=== Begin Enclosure ===
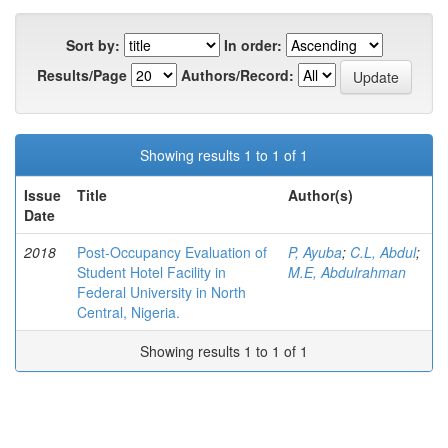
Sort by:
In order:
Results/Page
Authors/Record:
Showing results 1 to 1 of 1
Issue
Title
Author(s)
Date
2018
Post-Occupancy Evaluation of
P, Ayuba
;
C.L, Abdul
;
Student Hotel Facility in
M.E, Abdulrahman
Federal University in North
Central, Nigeria.
Showing results 1 to 1 of 1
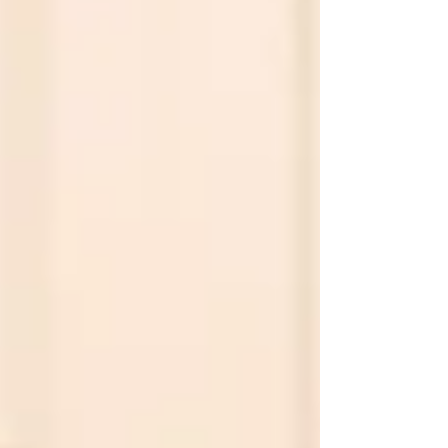
successful futures beyond military service.
Fast Facts At a Glan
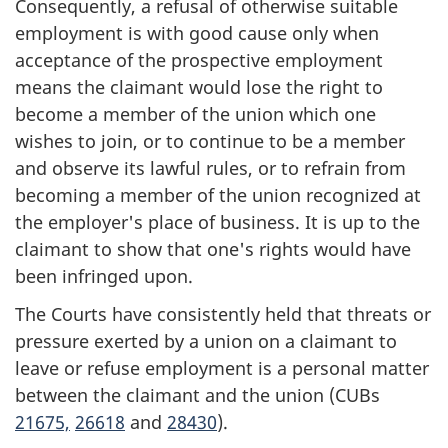
Consequently, a refusal of otherwise suitable
employment is with good cause only when
acceptance of the prospective employment
means the claimant would lose the right to
become a member of the union which one
wishes to join, or to continue to be a member
and observe its lawful rules, or to refrain from
becoming a member of the union recognized at
the employer's place of business. It is up to the
claimant to show that one's rights would have
been infringed upon.
The Courts have consistently held that threats or
pressure exerted by a union on a claimant to
leave or refuse employment is a personal matter
between the claimant and the union (CUBs
21675,
26618
and
28430
).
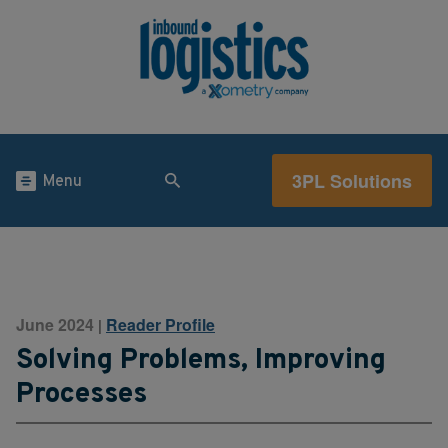
3PL Solutions
Menu
June 2024
Reader Profile
|
Solving Problems, Improving
Processes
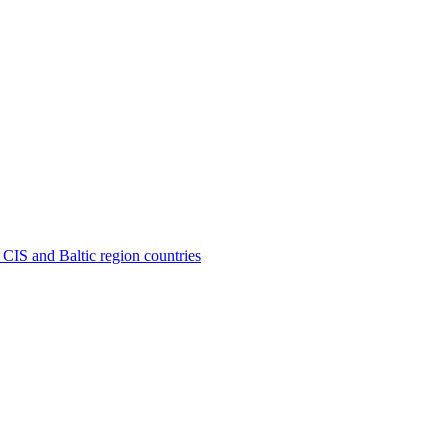
 CIS and Baltic region countries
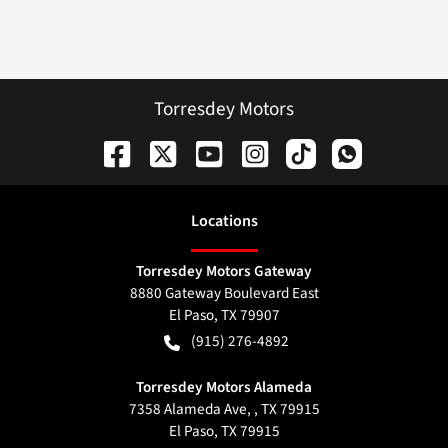
Torresdey Motors
Location
s
Torresdey Motors Gateway
8880 Gateway Boulevard East
El Paso
,
TX
79907
(915) 276-4892
Torresdey Motors Alameda
7358 Alameda Ave, , TX 79915
El Paso
,
TX
79915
=== End Enclosure ===
Work request: Copy all records exactly; omit images.

Solution to the problem:
Sort by:
In order:
Results/Page
Authors/Record:
Showing results 1 to 1 of 1
Issue
Title
Author(s)
Date
2018
Post-Occupancy Evaluation of
P, Ayuba
;
C.L, Abdul
;
Student Hotel Facility in
M.E, Abdulrahman
Federal University in North
Central, Nigeria.
Showing results 1 to 1 of 1
successful futures beyond military service.
Fast Facts At a Glan
Consequently, a refusal of otherwise suitable
employment is with good cause only when
acceptance of the prospective employment
means the claimant would lose the right to
become a member of the union which one
wishes to join, or to continue to be a member
and observe its lawful rules, or to refrain from
becoming a member of the union recognized at
the employer's place of business. It is up to the
claimant to show that one's rights would have
been infringed upon.
The Courts have consistently held that threats or
pressure exerted by a union on a claimant to
leave or refuse employment is a personal matter
between the claimant and the union (CUBs
21675,
26618
and
28430
).
3PL Solutions
Menu
June 2024
Reader Profile
|
Solving Problems, Improving
Processes
 CIS and Baltic region countries
Torresdey Motors
Location
s
Torresdey Motors Gateway
8880 Gateway Boulevard East
El Paso
,
TX
79907
(915) 276-4892
Torresdey Motors Alameda
7358 Alameda Ave, , TX 79915
El Paso
,
TX
79915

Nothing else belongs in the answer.